Pinker: O reflexo de um Estado que falha em proteger as Mulheres

Por Pedro Lourenço, Fundador do Portal da Queixa e CEO & Founder Consumers Trust

O recente surgimento de uma plataforma de transporte exclusivo para mulheres em Portugal, a Pinker, que proíbe a presença de homens enquanto motoristas e passageiros, é um sinal claro de que algo está profundamente errado na forma como vivemos em sociedade. Por um lado, é impossível não sentir empatia e compreensão pela necessidade de criar um espaço seguro, que surge como resposta direta ao medo e à insegurança que muitas mulheres enfrentam diariamente ao utilizar este tipo de transporte. Por outro, não posso evitar um profundo sentimento de vergonha, pois a sua existência é menos uma vitória e mais um reflexo do fracasso humano, especialmente masculino. Afinal, que tipo de sociedade força metade da população a criar espaços segregados para se sentir segura?

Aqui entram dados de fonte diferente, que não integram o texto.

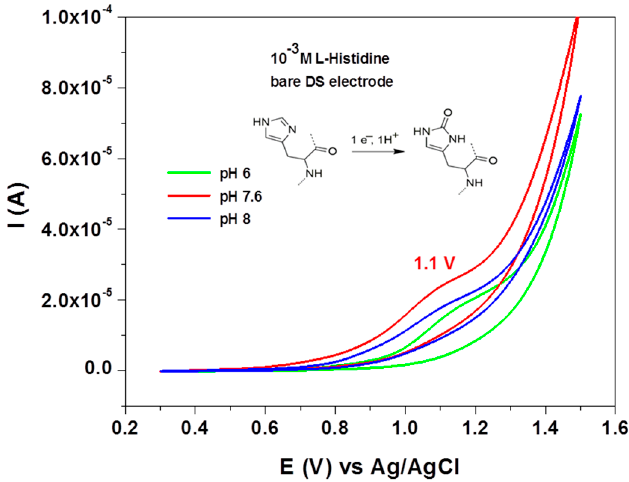
Figure3. CVsrecordedwithbareDSelectrodeinsolutioncontaining10 − 3 ML-Histidine; PBSsupporting Figure 3. CVs recorded with bare DS electrode in solution containing 10 − 3 M L-Histidine; PBS electrolyte: pH 6 (green); pH 7.6 (red); pH 8 (blue); scan rate 10 mV / s; inset: the electrochemical supporting electrolyte: pH 6 (green); pH 7.6 (red); pH 8 (blue); scan rate 10 mV/s; inset: the oxidation of electrochemical oxidation of L-Histidine.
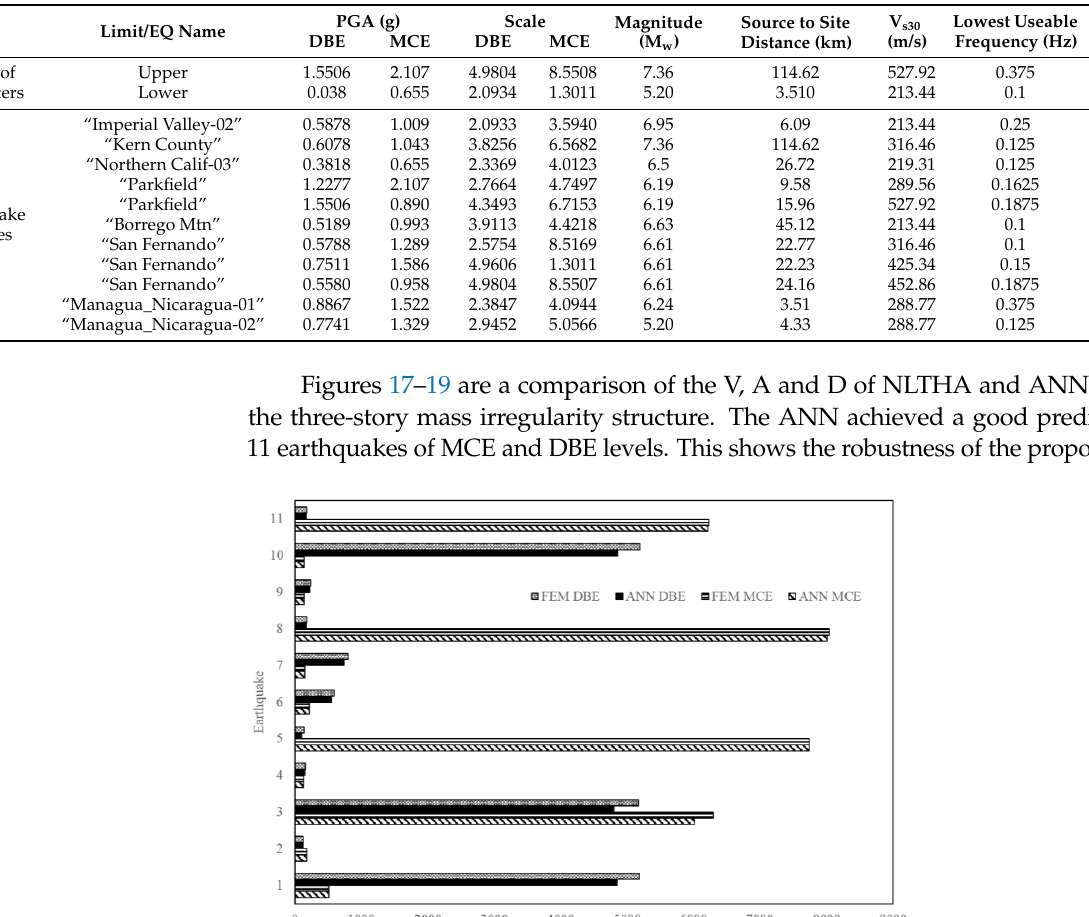
Table 4. Characteristics of design-based and maximum considered test EQs for a three-story mass irregular structure.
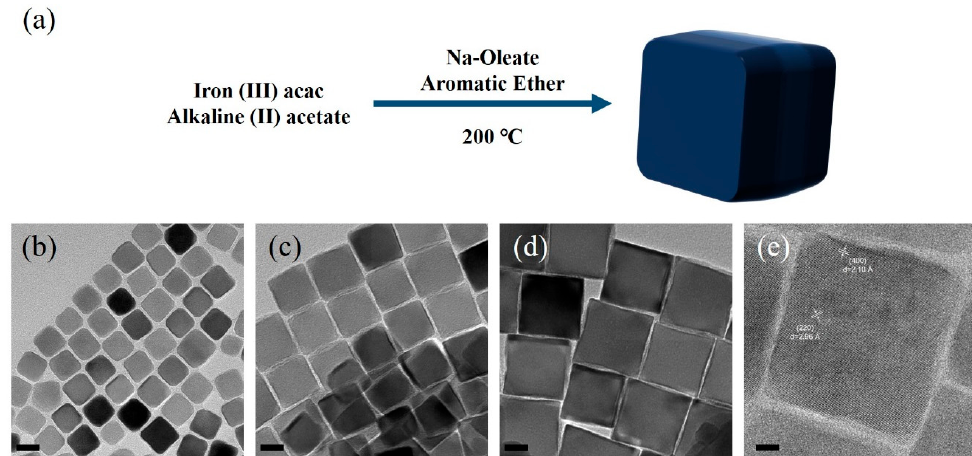
Figure 4. Scheme of Iron oxide nanocubes synthesis and TEM characterization. ( a ) Schematic of a synthetic method for magnetite nanocubes; ( b – d ) large area transmission electron microscopy (TEM) images of monodisperse magnetite nanocubes with alkaline metal ions assistance with the size distribution of 22 ± 1.2 nm, 36 ± 2.5 nm, 57 ± 5.1 nm in edge length with less 10% deviation. Scale bar is 20 nm ( d ) high-resolution TEM image for structural characterization. Scale bar is 5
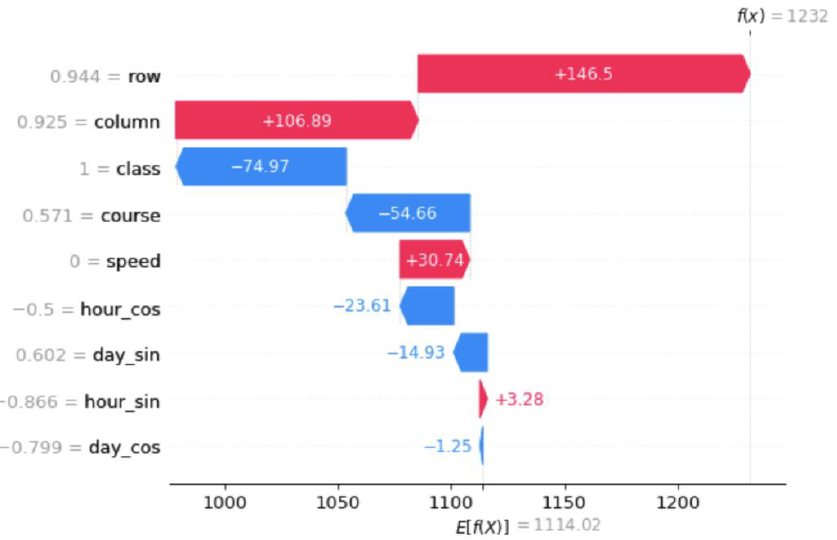
Figure 9. The contribution of each input feature to build the output predicted by KNN for ship 81.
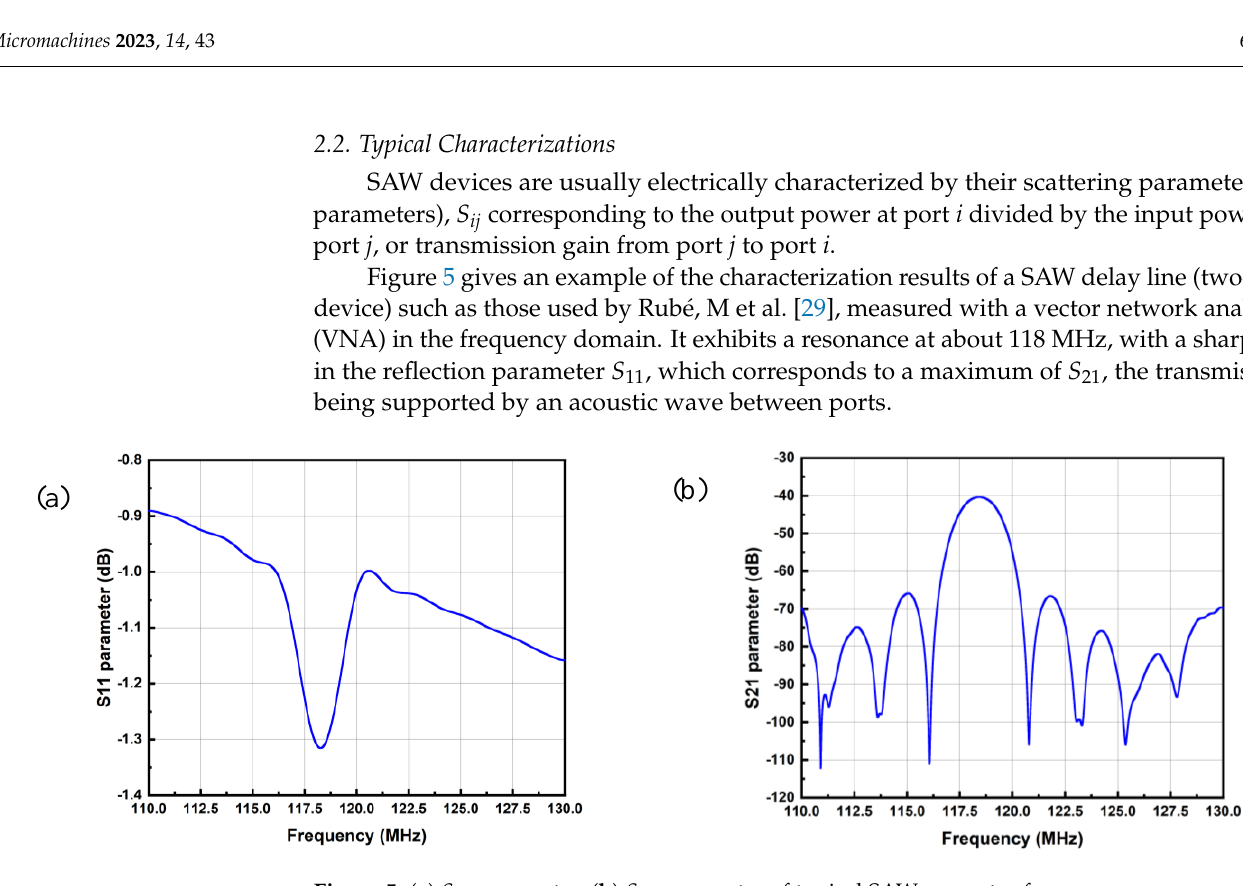
Figure 5. (a) 𝑆 11 parameter; (b) 𝑆 21 parameter of typical SAW resonator frequency response.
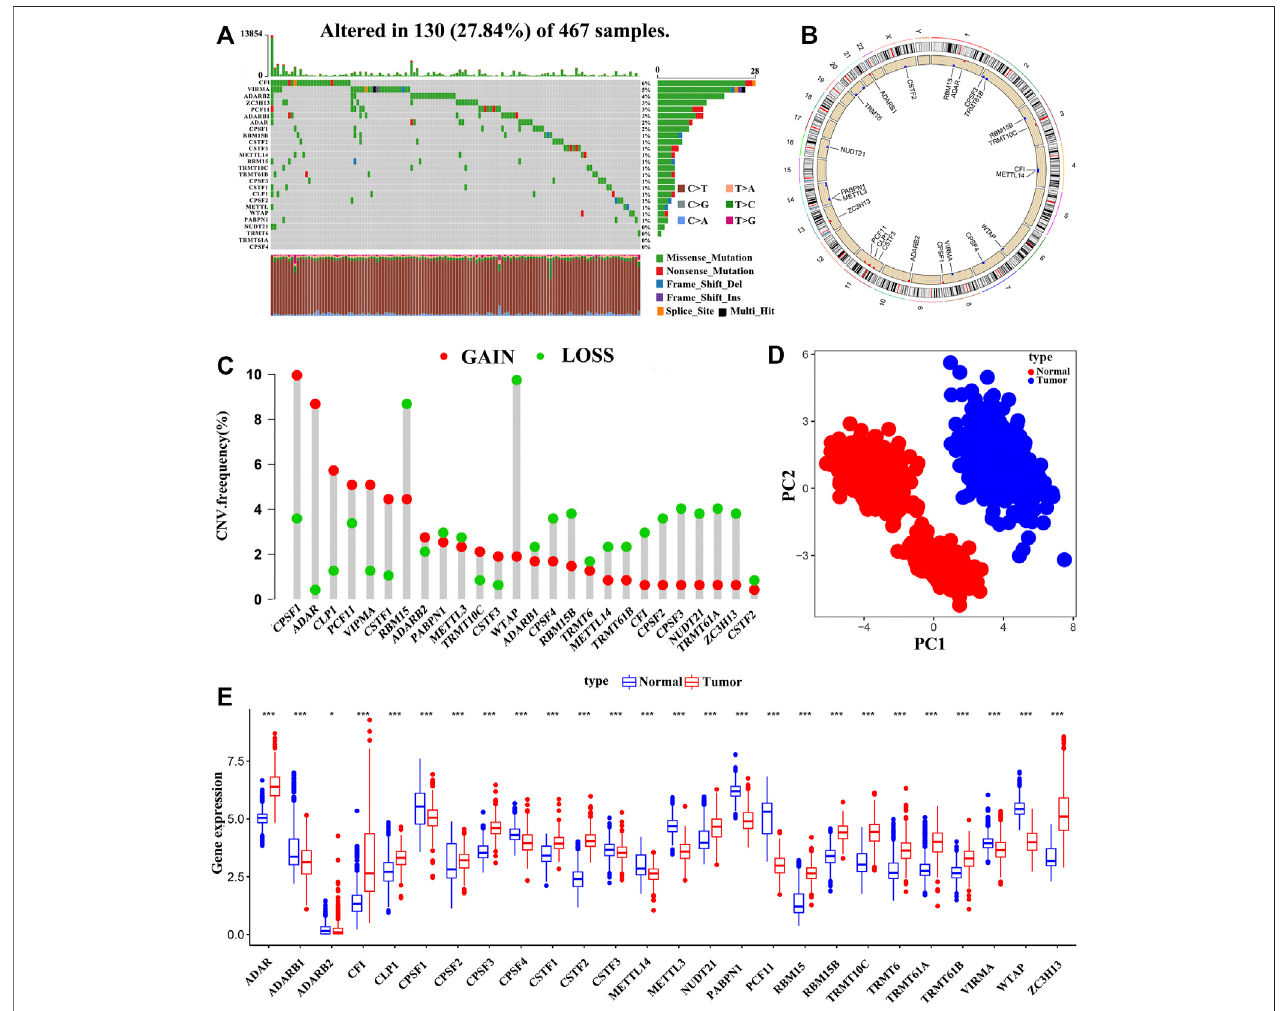
FIGURE 1 | The Genomic alterations and aberrant expression of RNA modi fi cation “ writers ” in SKCM. (A) The frequency of mutation of 26 RNA modi fi cation “ writers ” in 467 samples from the TCGA-SKCM cohort. (B) The location of copy number variation (CNV) of 26 RNA modi fi cation “ writers ” on 23 chromosomes. (C) The CNV frequency of 26 RNA modi fi cation “ writers ” in TCGA-SKCM cohort. (D) Principal component analysis based on the expression of 26 RNA modi fi cation “ writers ” to distinguish tumors (red dots) from normal tissues (blue dots) in the TCGA-SKCM and GTEx-SK cohorts. (E) The expression differences of 26 RNA modi fi cation “ writers ” between normal and tumor tissues. Tumor, red; Normal, blue. (* p < 0.05; ** p < 0.01; *** p < 0.001).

A necessidade de criar uma plataforma como a Pinker levanta questões muito desconfortáveis. Não podemos celebrar esta iniciativa como um motivo de orgulho ou inovação; é, antes, um reflexo de falhas profundas. O fracasso dos homens que insistem em não se comportar como seres civilizados. O fracasso do Estado e das instituições, que não conseguem garantir a segurança de todos os cidadãos. E o fracasso de uma sociedade que, em vez de atacar a raiz do problema, opta por remediar os seus sintomas, separando vítimas e agressores como se isso fosse uma solução. A segregação não educa, não transforma e não aproxima. Pelo contrário, reforça discursos de ódio, amplia a diferença entre géneros e dificulta a construção de uma sociedade baseada no respeito mútuo. A solução deve passar pela inclusão, educação e responsabilização, não pela exclusão.

Medidas como esta, embora compreensíveis, são discriminatórias. Substituem a insegurança feminina pela exclusão de género, o que contradiz o ideal de igualdade. Resolver problemas sociais com segregação é paliativo: oculta os sintomas, mas não trata a causa. Em vez disso, precisamos de soluções que promovam convivência e respeito.

Esta iniciativa surge numa altura em que as gigantes Uber e Bolt enfrentam críticas pela incapacidade de proteger adequadamente as passageiras. Ambas as plataformas já exploram funcionalidades semelhantes noutros países e poderão ser forçadas a seguir o exemplo em Portugal, para não perderem mercado. A Bolt, por exemplo, anunciou um investimento de 100 milhões de euros em segurança, e a Uber destaca os seus “padrões de segurança exigentes”. Contudo, estas medidas parecem ser apenas reativas à pressão para salvar mercado e imagem pública. A insegurança das mulheres em transportes públicos ou privados não é um problema novo, mas continua sem solução. A pressão gerada pela Pinker pode ser um catalisador para mudanças reais, mas é essencial que essas mudanças não sejam apenas cosméticas.

A verdadeira solução para este problema passa por algo bem mais difícil e impopular: assumir responsabilidades. Os operadores de transporte, como Uber e Bolt, devem ser pressionados a implementar medidas reais e eficazes para proteger as passageiras. Isso inclui processos rigorosos de seleção e formação de motoristas, mecanismos de denúncia rápidos e confiáveis, e uma cooperação activa com as autoridades para monitorizar e punir comportamentos criminosos.

Também é necessária uma fiscalização mais apertada por parte do Estado e a aplicação de regras mais severas na atribuição de licenças TVDE. Se o sistema atual permite que agressores encontrem espaço para operar, então o sistema é tão culpado quanto os próprios criminosos.

Curiosamente, a chegada da Pinker será inevitavelmente alvo de críticas, principalmente de homens que se sentem ameaçados ou excluídos pela iniciativa. Mas esta reação só prova a sua necessidade. Afinal, a culpa da existência da Pinker não é das mulheres que procuram segurança, mas dos homens que criaram esse sentimento de insegurança. Se os comportamentos fossem diferentes, plataformas como esta seriam desnecessárias. Contudo, a Pinker tem o poder de forçar os gigantes como a Uber e a Bolt a agirem. Afinal, nenhum operador quer perder uma fatia significativa do mercado feminino. A concorrência é uma força poderosa e, neste caso, pode ser o catalisador que faltava para mudanças reais.

Por isso, sim, enquanto homem, aceito a crítica e celebro a chegada da Pinker. Mas também a encaro com ceticismo. Porque enquanto as mulheres precisarem de plataformas exclusivas para se sentirem seguras, estaremos apenas a contornar o problema, em vez de o resolvermos. A verdadeira vitória será quando não precisarmos de uma Pinker. E isso, caros leitores, exige muito mais do que criar uma plataforma exclusiva para mulheres. Exige coragem, responsabilidade e, acima de tudo, humanidade. Que tal começarmos por aí?